By Jennifer Pilgrim,

Would you choose to sit and think for fifteen minutes, or give yourself a slight electrical shock instead? Researchers at the University of Virginia determined that about a quarter of women and two-thirds of men tend to choose electric shocks over their own company.

Over 800 people participated in the study, reports Reuters, and participants were asked to sit in a bare room and spend up to fifteen minutes doing nothing but thinking. No cellphones, music, television, or reading and writing materials were allowed. Participants were asked to simply remain in their seats and awake during the experiment.

The result? Most did not enjoy the task, and reported that it was hard to concentrate without any external stimuli.

According to the Washington Post, most people chose an electrical shock over the fifteen minutes of thinking, regardless of how much time they were given beforehand to plan, or the fact that they were given a sample shock to take away the curiosity factor of how painful the decision would be.
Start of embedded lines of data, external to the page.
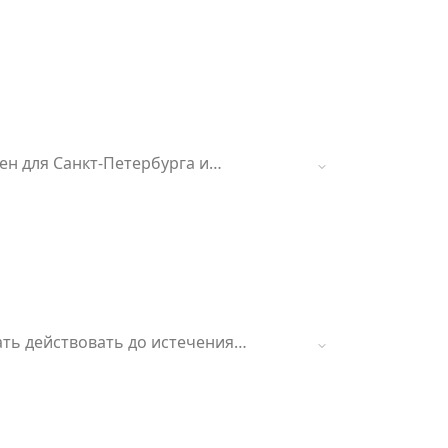
ен для Санкт-Петербурга и
код активируется только три раза.
ть действовать до истечения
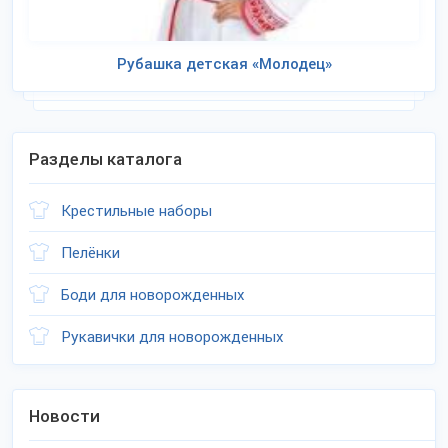
Рубашка детская «Молодец»
Разделы каталога
Крестильные наборы
Пелёнки
Боди для новорожденных
Рукавички для новорожденных
Новости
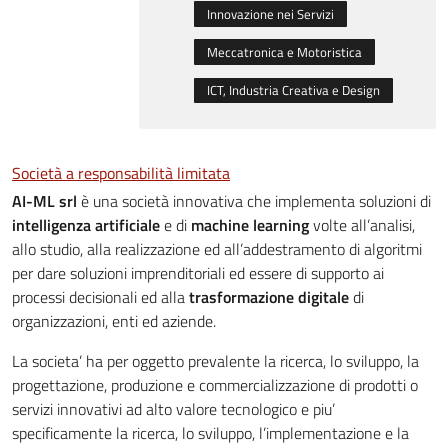
Innovazione nei Servizi
Meccatronica e Motoristica
ICT, Industria Creativa e Design
Società a responsabilità limitata
AI-ML srl
è una società innovativa che implementa soluzioni di
intelligenza artificiale
e di
machine learning
volte all’analisi,
allo studio, alla realizzazione ed all’addestramento di algoritmi
per dare soluzioni imprenditoriali ed essere di supporto ai
processi decisionali ed alla
trasformazione digitale
di
organizzazioni, enti ed aziende.
La societa’ ha per oggetto prevalente la ricerca, lo sviluppo, la
progettazione, produzione e commercializzazione di prodotti o
servizi innovativi ad alto valore tecnologico e piu’
specificamente la ricerca, lo sviluppo, l’implementazione e la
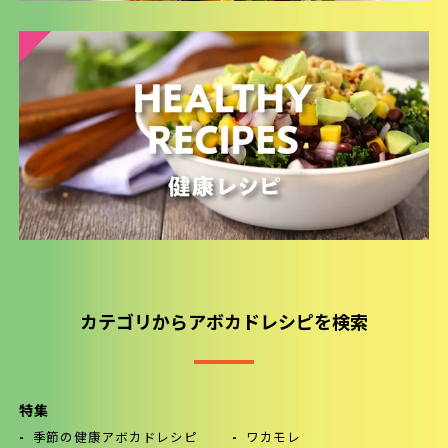
カテゴリからアボカドレシピを検索
特集
季節の健康アボカドレシピ
ワカモレ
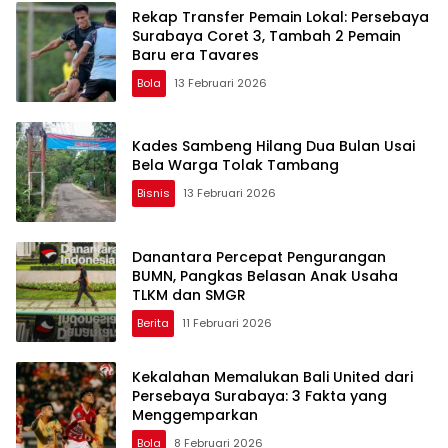
Rekap Transfer Pemain Lokal: Persebaya
Surabaya Coret 3, Tambah 2 Pemain
Baru era Tavares
Bola
13 Februari 2026
Kades Sambeng Hilang Dua Bulan Usai
Bela Warga Tolak Tambang
Bisnis
13 Februari 2026
Danantara Percepat Pengurangan
BUMN, Pangkas Belasan Anak Usaha
TLKM dan SMGR
Berita
11 Februari 2026
Kekalahan Memalukan Bali United dari
Persebaya Surabaya: 3 Fakta yang
Menggemparkan
Bola
8 Februari 2026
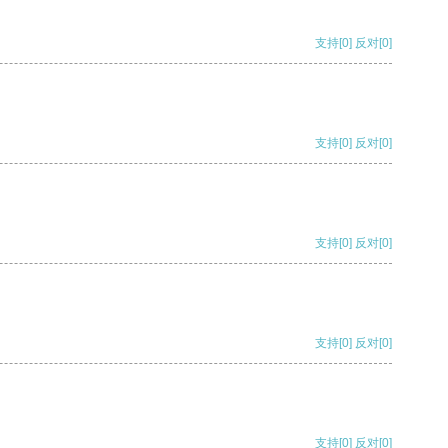
支持
[0]
反对
[0]
支持
[0]
反对
[0]
支持
[0]
反对
[0]
支持
[0]
反对
[0]
支持
[0]
反对
[0]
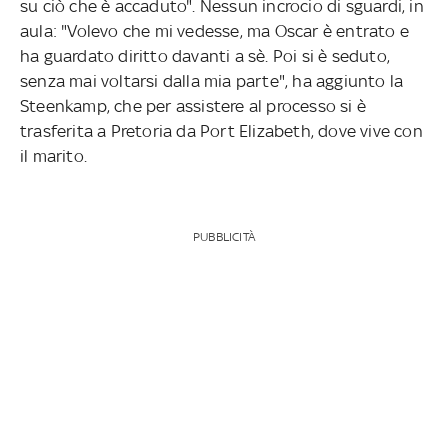
su ciò che è accaduto". Nessun incrocio di sguardi, in
aula: "Volevo che mi vedesse, ma Oscar è entrato e
ha guardato diritto davanti a sè. Poi si è seduto,
senza mai voltarsi dalla mia parte", ha aggiunto la
Steenkamp, che per assistere al processo si è
trasferita a Pretoria da Port Elizabeth, dove vive con
il marito.
PUBBLICITÀ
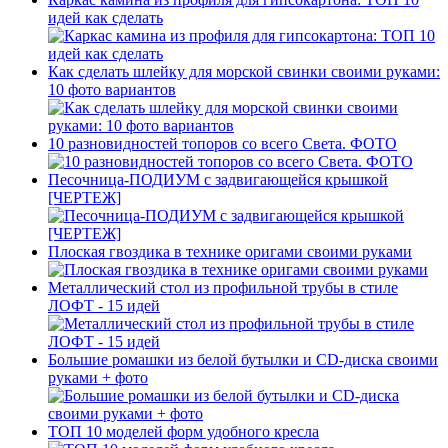
идей как сделать
Как сделать шлейку для морской свинки своими руками:
10 фото вариантов
10 разновидностей топоров со всего Света. ФОТО
Песочница-ПОДИУМ с задвигающейся крышкой
[ЧЕРТЕЖ]
Плоская гвоздика в технике оригами своими руками
Металлический стол из профильной трубы в стиле
ЛОФТ - 15 идей
Большие ромашки из белой бутылки и CD-диска своими
руками + фото
ТОП 10 моделей форм удобного кресла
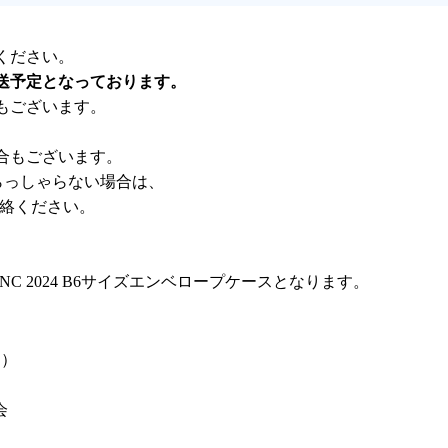
ください。
送予定となっております。
もございます。
合もございます。
らっしゃらない場合は、
連絡ください。
C 2024 B6サイズエンベロープケースとなります。
し）
会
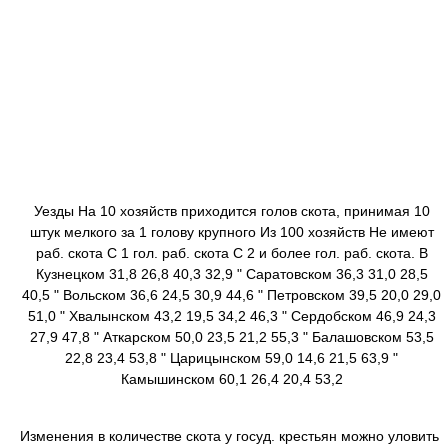
Уезды На 10 хозяйств приходится голов скота, принимая 10
штук мелкого за 1 голову крупного Из 100 хозяйств Не имеют
раб. скота С 1 гол. раб. скота С 2 и более гол. раб. скота. В
Кузнецком 31,8 26,8 40,3 32,9 " Саратовском 36,3 31,0 28,5
40,5 " Вольском 36,6 24,5 30,9 44,6 " Петровском 39,5 20,0 29,0
51,0 " Хвалынском 43,2 19,5 34,2 46,3 " Сердобском 46,9 24,3
27,9 47,8 " Аткарском 50,0 23,5 21,2 55,3 " Балашовском 53,5
22,8 23,4 53,8 " Царицынском 59,0 14,6 21,5 63,9 "
Камышинском 60,1 26,4 20,4 53,2
Изменения в количестве скота у госуд. крестьян можно уловить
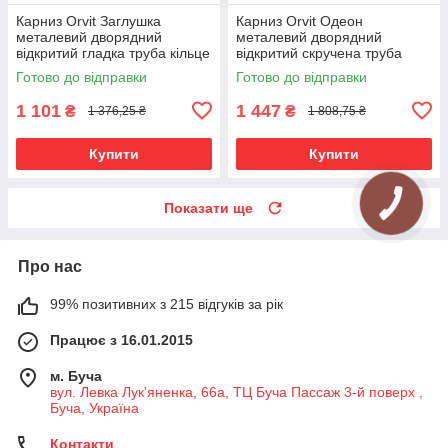
Карниз Orvit Заглушка
Карниз Orvit Одеон
металевий дворядний
металевий дворядний
відкритий гладка труба кільце
відкритий скручена труба
металеве Чорний Оксамит
кільце металеве Чорний
Готово до відправки
Готово до відправки
19\19 мм 300 см (00-
Оксамит 19\19 мм 300 см
00007006)
(00-00007034)
1 101
1 447
₴
₴
1 376,25 ₴
1 808,75 ₴
Купити
Купити
Показати ще
Про нас
99% позитивних з 215 відгуків за рік
Працює з 16.01.2015
м. Буча
вул. Левка Лук'яненка, 66а, ТЦ Буча Пассаж 3-й поверх ,
Буча, Україна
Контакти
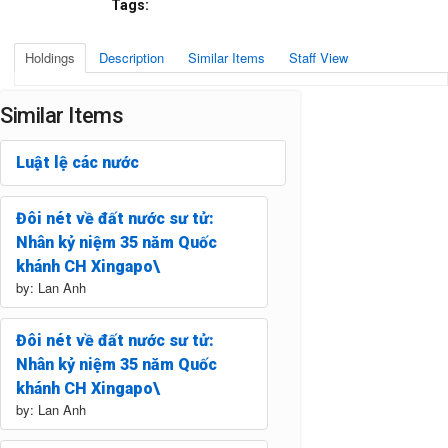
Tags:
Holdings
Description
Similar Items
Staff View
Similar Items
Luật lệ các nước
Đôi nét về đất nước sư tử:
Nhân kỷ niệm 35 năm Quốc
khánh CH Xingapo\
by: Lan Anh
Đôi nét về đất nước sư tử:
Nhân kỷ niệm 35 năm Quốc
khánh CH Xingapo\
by: Lan Anh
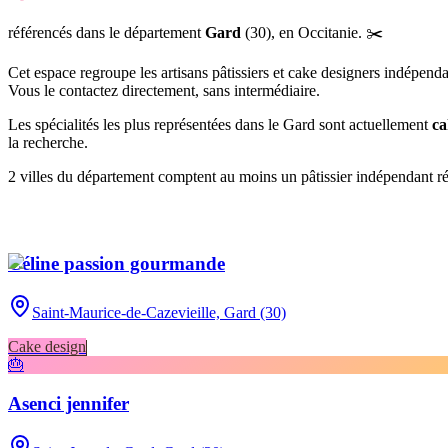
référencé
s
dans le département
Gard
(
30
),
en Occitanie
.
✂️
Cet espace regroupe les artisans pâtissiers et cake designers indépend
Vous le contactez directement, sans intermédiaire.
Les spécialités les plus représentées
dans le Gard
sont actuellement
ca
la recherche.
2
ville
s
du département compte
nt
au moins un pâtissier indépendant réf
Céline passion gourmande
Saint-Maurice-de-Cazevieille,
Gard (30)
Cake design
🎂
Asenci jennifer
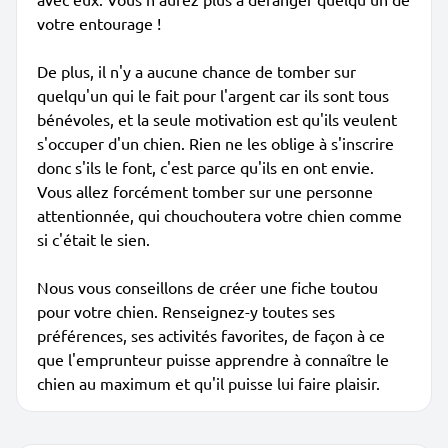
votre entourage !
De plus, il n'y a aucune chance de tomber sur
quelqu'un qui le fait pour l'argent car ils sont tous
bénévoles, et la seule motivation est qu'ils veulent
s'occuper d'un chien. Rien ne les oblige à s'inscrire
donc s'ils le font, c'est parce qu'ils en ont envie.
Vous allez forcément tomber sur une personne
attentionnée, qui chouchoutera votre chien comme
si c'était le sien.
Nous vous conseillons de créer une fiche toutou
pour votre chien. Renseignez-y toutes ses
préférences, ses activités favorites, de façon à ce
que l'emprunteur puisse apprendre à connaître le
chien au maximum et qu'il puisse lui faire plaisir.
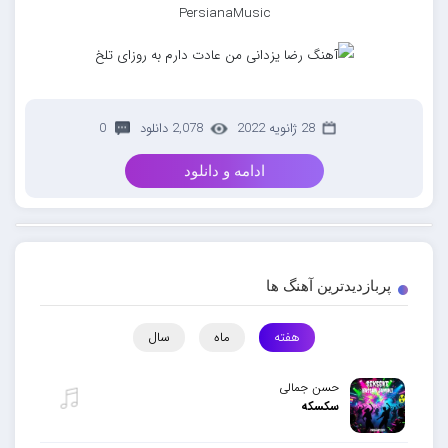
PersianaMusic
28 ژانویه 2022
2,078 دانلود
0
ادامه و دانلود
پربازدیدترین آهنگ ها
هفته
ماه
سال
حسن جمالی
سکسکه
Reportedly, 6 of the 24 women shocked themselves, and 12 of the 18 men also chose to voluntarily. “We went into this thinking that 'mind wandering' wouldn't be that hard,” said Timothy Wilson, the lead author of the study. “We have this big brain full of pleasant memories, and we're able to tell ourselves stories and make up fantasies. But despite that, we kept finding that people didn't like it much and found it hard.”